The lawsuit was filed on behalf of the parents of a 5-year-old girl permanently injured in a 2014 crash on Baymeadows Road at Interstate 295 and names three plaintiffs: the two adults operating the car at the time and the car seat manufacturer.
The suit alleges negligence on the part of Evenflo, "by designing, developing, testing, manufacturing, marketing, a product that does not provide adequate crash protection.” The suit added that the booster seat in the crash was “a product for children under 40 pounds that does not incorporate a five-point harness." Such a harness straps over the shoulders, around the waist and between the legs.
"Evenflo, due to marketing practices, invites smaller children to be placed in belt position booster seats when those children would be better served by a five-point harness safety seat," the parent's attorney, Adam Langino, said.
Langino said Evenflo’s product ignored safety recommendations of the American Academy of Pediatrics and the U.S. National Highway Traffic Safety Administration.
"The child that I represent in this crash was ejected from her booster seat, which caused her cervical spinal injury. Had she been in a safety seat with a five-point harness car seat, her injuries would’ve been prevented," Langino said.

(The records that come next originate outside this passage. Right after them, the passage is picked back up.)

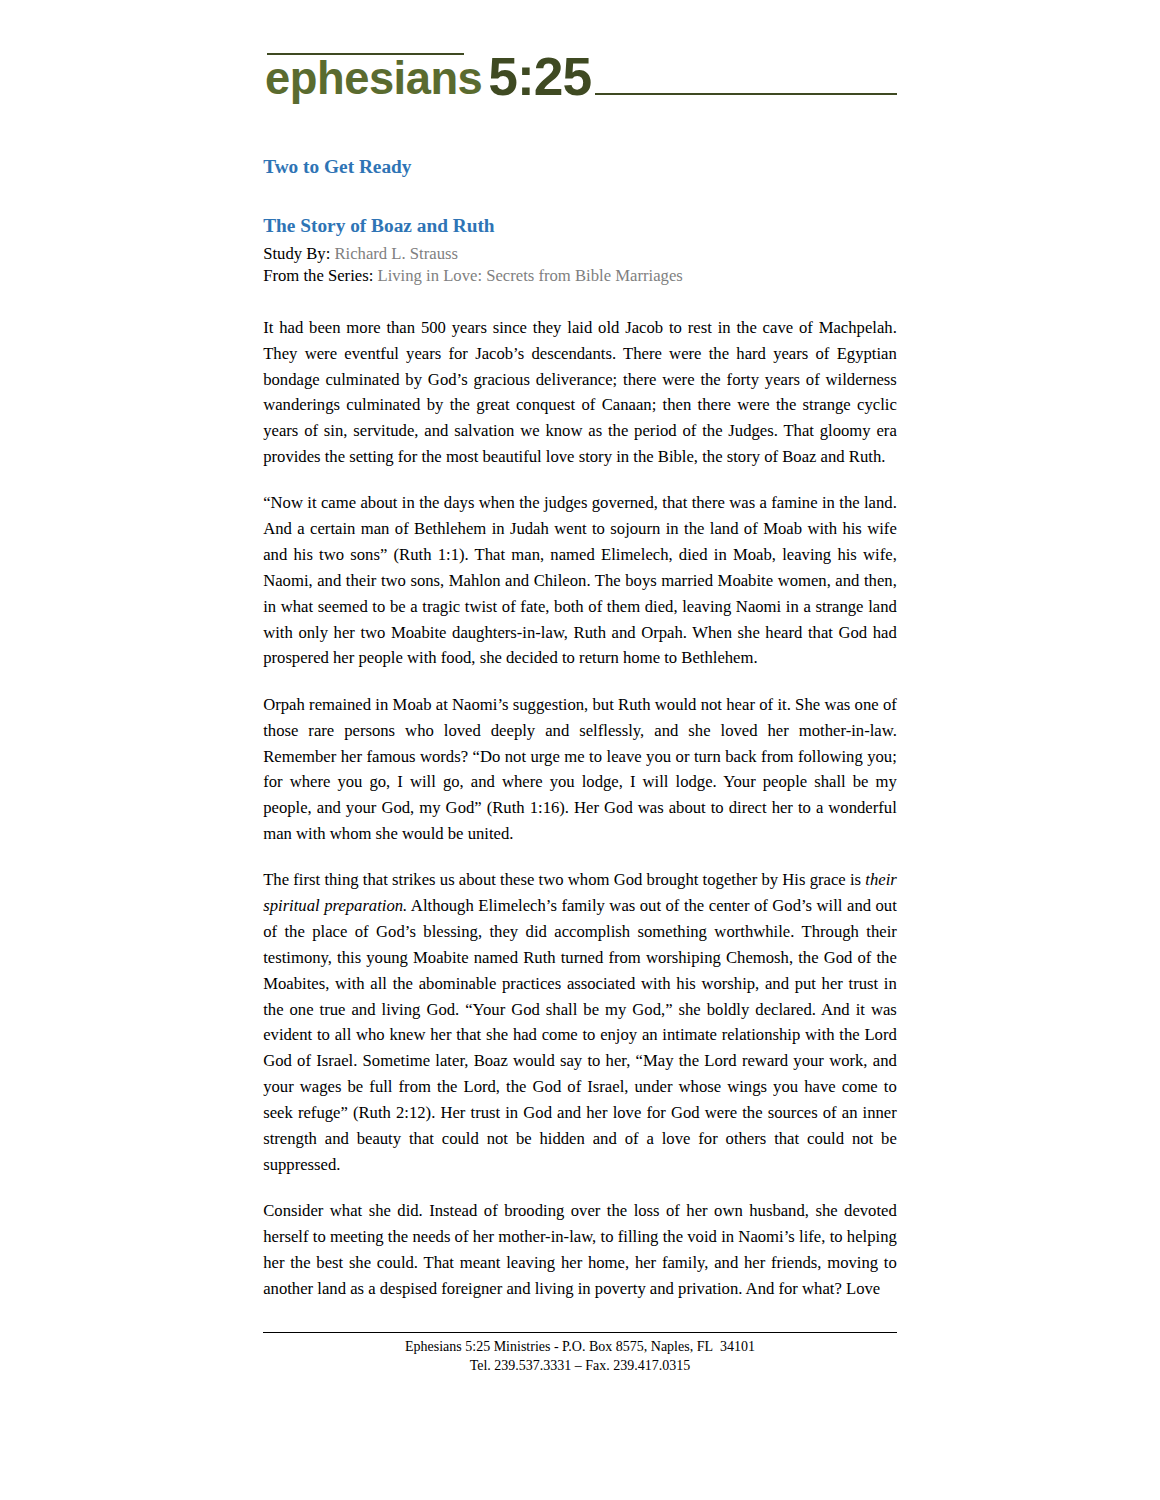ephesians 5:25
Two to Get Ready
The Story of Boaz and Ruth
Study By: Richard L. Strauss
From the Series: Living in Love: Secrets from Bible Marriages
It had been more than 500 years since they laid old Jacob to rest in the cave of Machpelah. They were eventful years for Jacob’s descendants. There were the hard years of Egyptian bondage culminated by God’s gracious deliverance; there were the forty years of wilderness wanderings culminated by the great conquest of Canaan; then there were the strange cyclic years of sin, servitude, and salvation we know as the period of the Judges. That gloomy era provides the setting for the most beautiful love story in the Bible, the story of Boaz and Ruth.
“Now it came about in the days when the judges governed, that there was a famine in the land. And a certain man of Bethlehem in Judah went to sojourn in the land of Moab with his wife and his two sons” (Ruth 1:1). That man, named Elimelech, died in Moab, leaving his wife, Naomi, and their two sons, Mahlon and Chileon. The boys married Moabite women, and then, in what seemed to be a tragic twist of fate, both of them died, leaving Naomi in a strange land with only her two Moabite daughters-in-law, Ruth and Orpah. When she heard that God had prospered her people with food, she decided to return home to Bethlehem.
Orpah remained in Moab at Naomi’s suggestion, but Ruth would not hear of it. She was one of those rare persons who loved deeply and selflessly, and she loved her mother-in-law. Remember her famous words? “Do not urge me to leave you or turn back from following you; for where you go, I will go, and where you lodge, I will lodge. Your people shall be my people, and your God, my God” (Ruth 1:16). Her God was about to direct her to a wonderful man with whom she would be united.
The first thing that strikes us about these two whom God brought together by His grace is their spiritual preparation. Although Elimelech’s family was out of the center of God’s will and out of the place of God’s blessing, they did accomplish something worthwhile. Through their testimony, this young Moabite named Ruth turned from worshiping Chemosh, the God of the Moabites, with all the abominable practices associated with his worship, and put her trust in the one true and living God. “Your God shall be my God,” she boldly declared. And it was evident to all who knew her that she had come to enjoy an intimate relationship with the Lord God of Israel. Sometime later, Boaz would say to her, “May the Lord reward your work, and your wages be full from the Lord, the God of Israel, under whose wings you have come to seek refuge” (Ruth 2:12). Her trust in God and her love for God were the sources of an inner strength and beauty that could not be hidden and of a love for others that could not be suppressed.
Consider what she did. Instead of brooding over the loss of her own husband, she devoted herself to meeting the needs of her mother-in-law, to filling the void in Naomi’s life, to helping her the best she could. That meant leaving her home, her family, and her friends, moving to another land as a despised foreigner and living in poverty and privation. And for what? Love
Ephesians 5:25 Ministries - P.O. Box 8575, Naples, FL 34101
Tel. 239.537.3331 – Fax. 239.417.0315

Evenflo's associate general counsel, Amy Neff, defended the booster seat named in this case.
"This is an open piece of litigation so I’m obviously not going to comment on any particulars," Neff said. "The case involves an Evenflo Big Kid booster, and Big Kid has been sold for over a decade. It has an extremely good safety report. It complies and exceeds all government safety standards both here and in Canada. Evenflo maintains that a belt positioning booster adequately provides the appropriate amount -- again putting the child in the proper position to use the vehicle restraint system."

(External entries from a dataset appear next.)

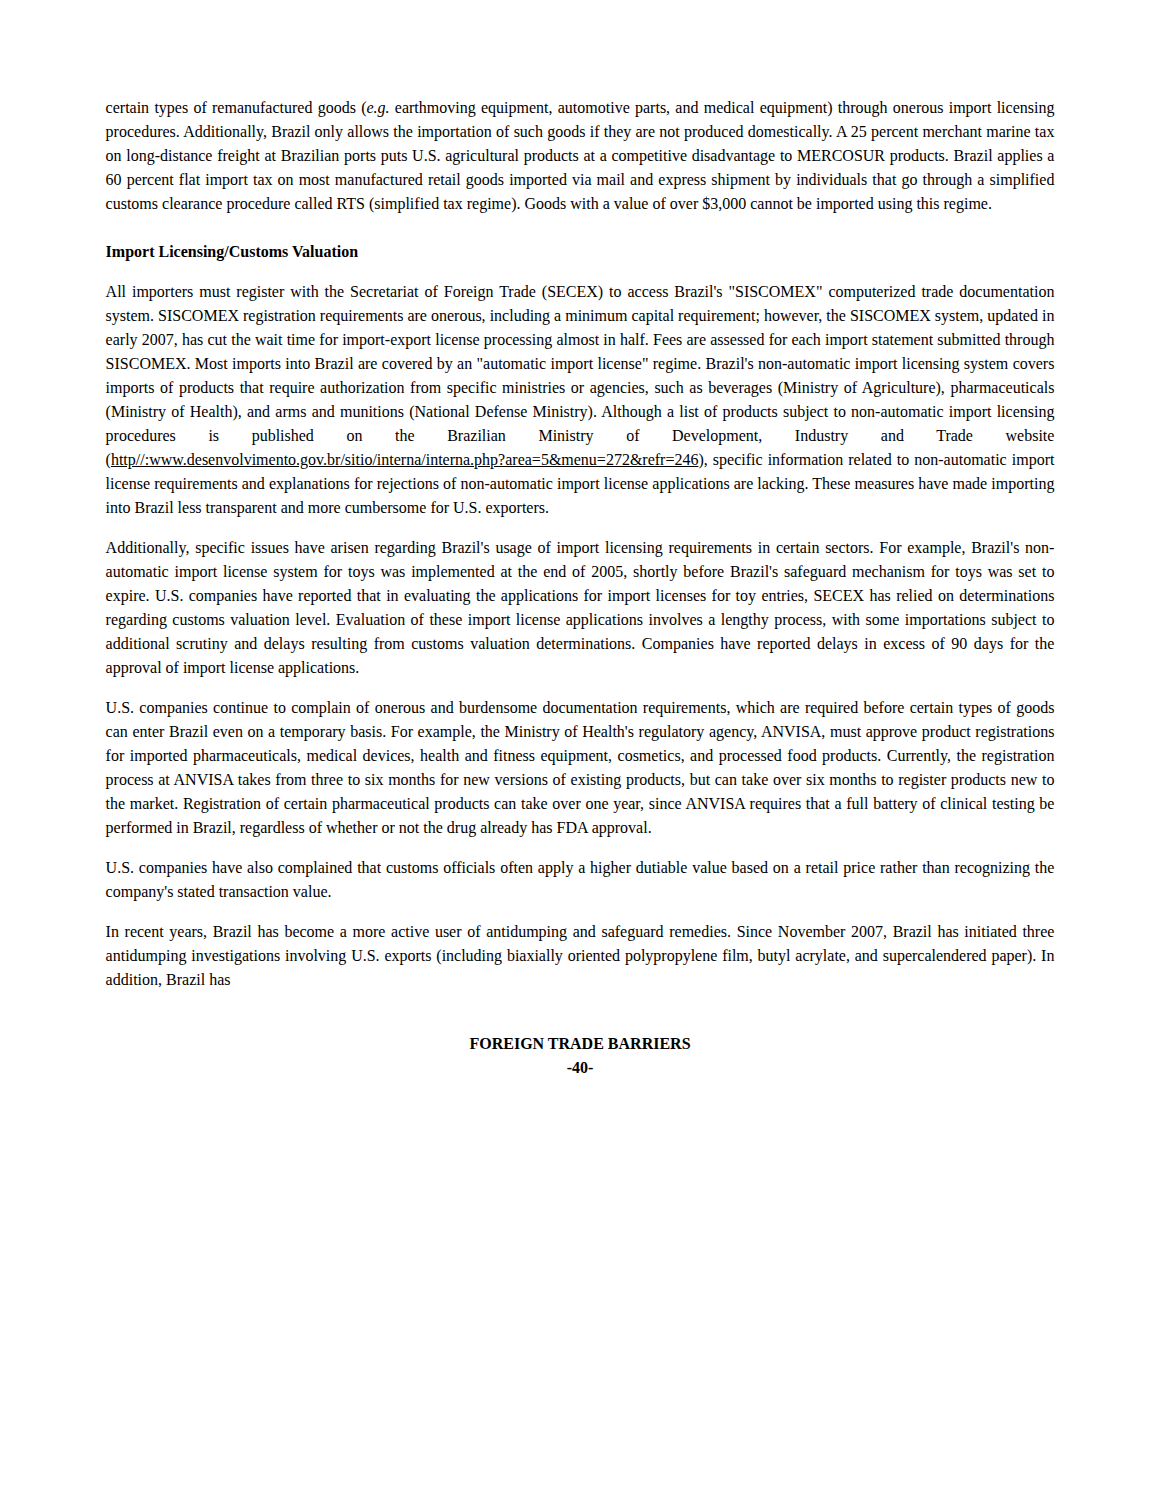certain types of remanufactured goods (e.g. earthmoving equipment, automotive parts, and medical equipment) through onerous import licensing procedures. Additionally, Brazil only allows the importation of such goods if they are not produced domestically. A 25 percent merchant marine tax on long-distance freight at Brazilian ports puts U.S. agricultural products at a competitive disadvantage to MERCOSUR products. Brazil applies a 60 percent flat import tax on most manufactured retail goods imported via mail and express shipment by individuals that go through a simplified customs clearance procedure called RTS (simplified tax regime). Goods with a value of over $3,000 cannot be imported using this regime.
Import Licensing/Customs Valuation
All importers must register with the Secretariat of Foreign Trade (SECEX) to access Brazil's "SISCOMEX" computerized trade documentation system. SISCOMEX registration requirements are onerous, including a minimum capital requirement; however, the SISCOMEX system, updated in early 2007, has cut the wait time for import-export license processing almost in half. Fees are assessed for each import statement submitted through SISCOMEX. Most imports into Brazil are covered by an "automatic import license" regime. Brazil's non-automatic import licensing system covers imports of products that require authorization from specific ministries or agencies, such as beverages (Ministry of Agriculture), pharmaceuticals (Ministry of Health), and arms and munitions (National Defense Ministry). Although a list of products subject to non-automatic import licensing procedures is published on the Brazilian Ministry of Development, Industry and Trade website (http//:www.desenvolvimento.gov.br/sitio/interna/interna.php?area=5&menu=272&refr=246), specific information related to non-automatic import license requirements and explanations for rejections of non-automatic import license applications are lacking. These measures have made importing into Brazil less transparent and more cumbersome for U.S. exporters.
Additionally, specific issues have arisen regarding Brazil's usage of import licensing requirements in certain sectors. For example, Brazil's non-automatic import license system for toys was implemented at the end of 2005, shortly before Brazil's safeguard mechanism for toys was set to expire. U.S. companies have reported that in evaluating the applications for import licenses for toy entries, SECEX has relied on determinations regarding customs valuation level. Evaluation of these import license applications involves a lengthy process, with some importations subject to additional scrutiny and delays resulting from customs valuation determinations. Companies have reported delays in excess of 90 days for the approval of import license applications.
U.S. companies continue to complain of onerous and burdensome documentation requirements, which are required before certain types of goods can enter Brazil even on a temporary basis. For example, the Ministry of Health's regulatory agency, ANVISA, must approve product registrations for imported pharmaceuticals, medical devices, health and fitness equipment, cosmetics, and processed food products. Currently, the registration process at ANVISA takes from three to six months for new versions of existing products, but can take over six months to register products new to the market. Registration of certain pharmaceutical products can take over one year, since ANVISA requires that a full battery of clinical testing be performed in Brazil, regardless of whether or not the drug already has FDA approval.
U.S. companies have also complained that customs officials often apply a higher dutiable value based on a retail price rather than recognizing the company's stated transaction value.
In recent years, Brazil has become a more active user of antidumping and safeguard remedies. Since November 2007, Brazil has initiated three antidumping investigations involving U.S. exports (including biaxially oriented polypropylene film, butyl acrylate, and supercalendered paper). In addition, Brazil has
FOREIGN TRADE BARRIERS
-40-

At Tuesday morning's hearing, Evenflo's attorneys told Judge Tomas Beverly that they would need at least 60 days, probably more, for their experts to respond to the plantiff's expert witnesses because this is a complex case that may involve testing of the booster seats in question.

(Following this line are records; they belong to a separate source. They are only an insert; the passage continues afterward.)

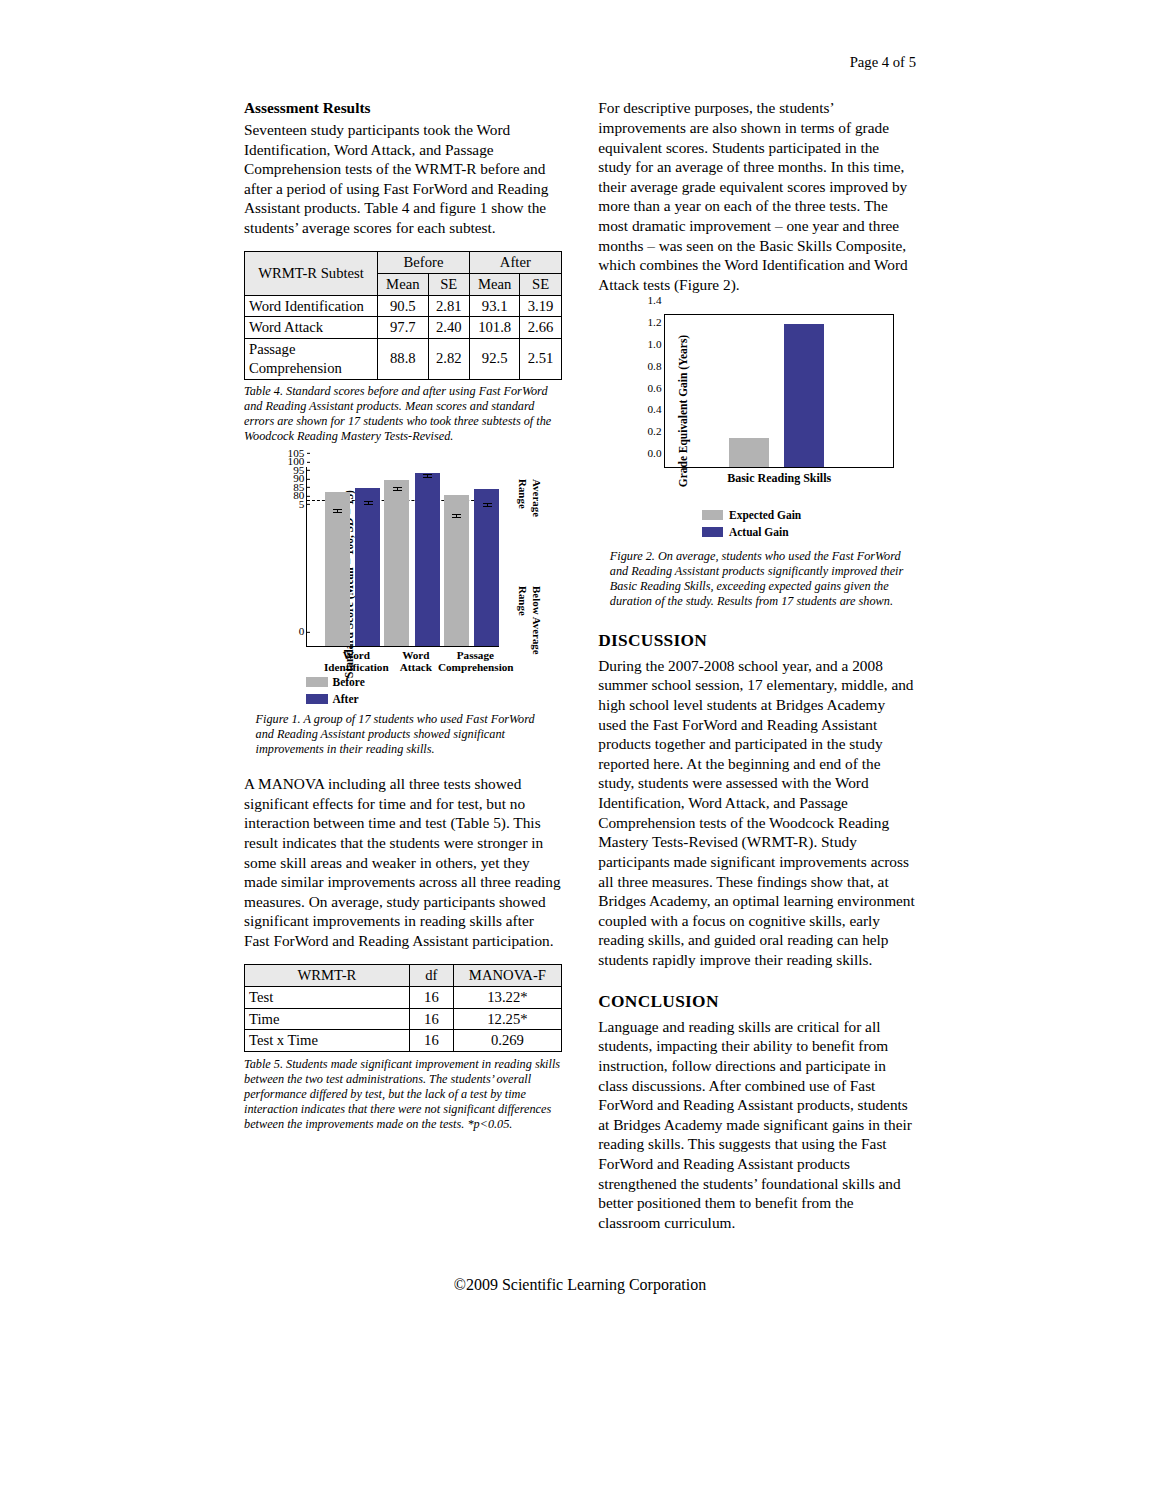Page 4 of 5
Assessment Results
Seventeen study participants took the Word Identification, Word Attack, and Passage Comprehension tests of the WRMT-R before and after a period of using Fast ForWord and Reading Assistant products. Table 4 and figure 1 show the students’ average scores for each subtest.
| WRMT-R Subtest | Before | After |
| --- | --- | --- |
| Mean | SE | Mean | SE |
| Word Identification | 90.5 | 2.81 | 93.1 | 3.19 |
| Word Attack | 97.7 | 2.40 | 101.8 | 2.66 |
| Passage Comprehension | 88.8 | 2.82 | 92.5 | 2.51 |
Table 4. Standard scores before and after using Fast ForWord and Reading Assistant products. Mean scores and standard errors are shown for 17 students who took three subtests of the Woodcock Reading Mastery Tests-Revised.
Standard Score (Mean = 100, SD = 15)
105
100
95
90
85
80
5
0
Word
Identification
Word
Attack
Passage
Comprehension
Average
Range
Below Average
Range
Before
After
Figure 1. A group of 17 students who used Fast ForWord and Reading Assistant products showed significant improvements in their reading skills.
A MANOVA including all three tests showed significant effects for time and for test, but no interaction between time and test (Table 5). This result indicates that the students were stronger in some skill areas and weaker in others, yet they made similar improvements across all three reading measures. On average, study participants showed significant improvements in reading skills after Fast ForWord and Reading Assistant participation.
| WRMT-R | df | MANOVA-F |
| --- | --- | --- |
| Test | 16 | 13.22* |
| Time | 16 | 12.25* |
| Test x Time | 16 | 0.269 |
Table 5. Students made significant improvement in reading skills between the two test administrations. The students’ overall performance differed by test, but the lack of a test by time interaction indicates that there were not significant differences between the improvements made on the tests. *p<0.05.
For descriptive purposes, the students’ improvements are also shown in terms of grade equivalent scores. Students participated in the study for an average of three months. In this time, their average grade equivalent scores improved by more than a year on each of the three tests. The most dramatic improvement – one year and three months – was seen on the Basic Skills Composite, which combines the Word Identification and Word Attack tests (Figure 2).
Grade Equivalent Gain (Years)
1.4
1.2
1.0
0.8
0.6
0.4
0.2
0.0
Basic Reading Skills
Expected Gain
Actual Gain
Figure 2. On average, students who used the Fast ForWord and Reading Assistant products significantly improved their Basic Reading Skills, exceeding expected gains given the duration of the study. Results from 17 students are shown.
DISCUSSION
During the 2007-2008 school year, and a 2008 summer school session, 17 elementary, middle, and high school level students at Bridges Academy used the Fast ForWord and Reading Assistant products together and participated in the study reported here. At the beginning and end of the study, students were assessed with the Word Identification, Word Attack, and Passage Comprehension tests of the Woodcock Reading Mastery Tests-Revised (WRMT-R). Study participants made significant improvements across all three measures. These findings show that, at Bridges Academy, an optimal learning environment coupled with a focus on cognitive skills, early reading skills, and guided oral reading can help students rapidly improve their reading skills.
CONCLUSION
Language and reading skills are critical for all students, impacting their ability to benefit from instruction, follow directions and participate in class discussions. After combined use of Fast ForWord and Reading Assistant products, students at Bridges Academy made significant gains in their reading skills. This suggests that using the Fast ForWord and Reading Assistant products strengthened the students’ foundational skills and better positioned them to benefit from the classroom curriculum.
©2009 Scientific Learning Corporation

Beverly said if the trial doesn't start next Augustine, it would likely be pushed back to December 2017.
Dr. Harold Laski, of Southside Medical Center, said there are numerous issues with car seats involving the age and weight of the child. Laski said making sure there is enough secure strapping, like the five-point harness, is critical to protecting bones and the brain.
"You think of it in physics: If a body can move, you get just what we get with concussions where there’s damage to the brain," Laski said. "That’s not the only problem. The problem is the entire body if the seat belts are not tight enough (or) if the incorrect type of seat is used.
"We have bones that are forming in children, we have the clavicles, we have all these bones that are mobile and if you have something that’s not appropriately tight it’s not going to help a child when there is a crash.
Evenflo has not responded to a request for comment.
The hearing is being held on Child Passenger Safety Week in Florida, reminding motorists to properly restrain children in restraints appropriate to their age, size and weight. The Florida Highway Patrol offers free car seat checks and installations at its troop headquarters at 7322 Normandy Blvd. Call 904-693-5070 for an appointment.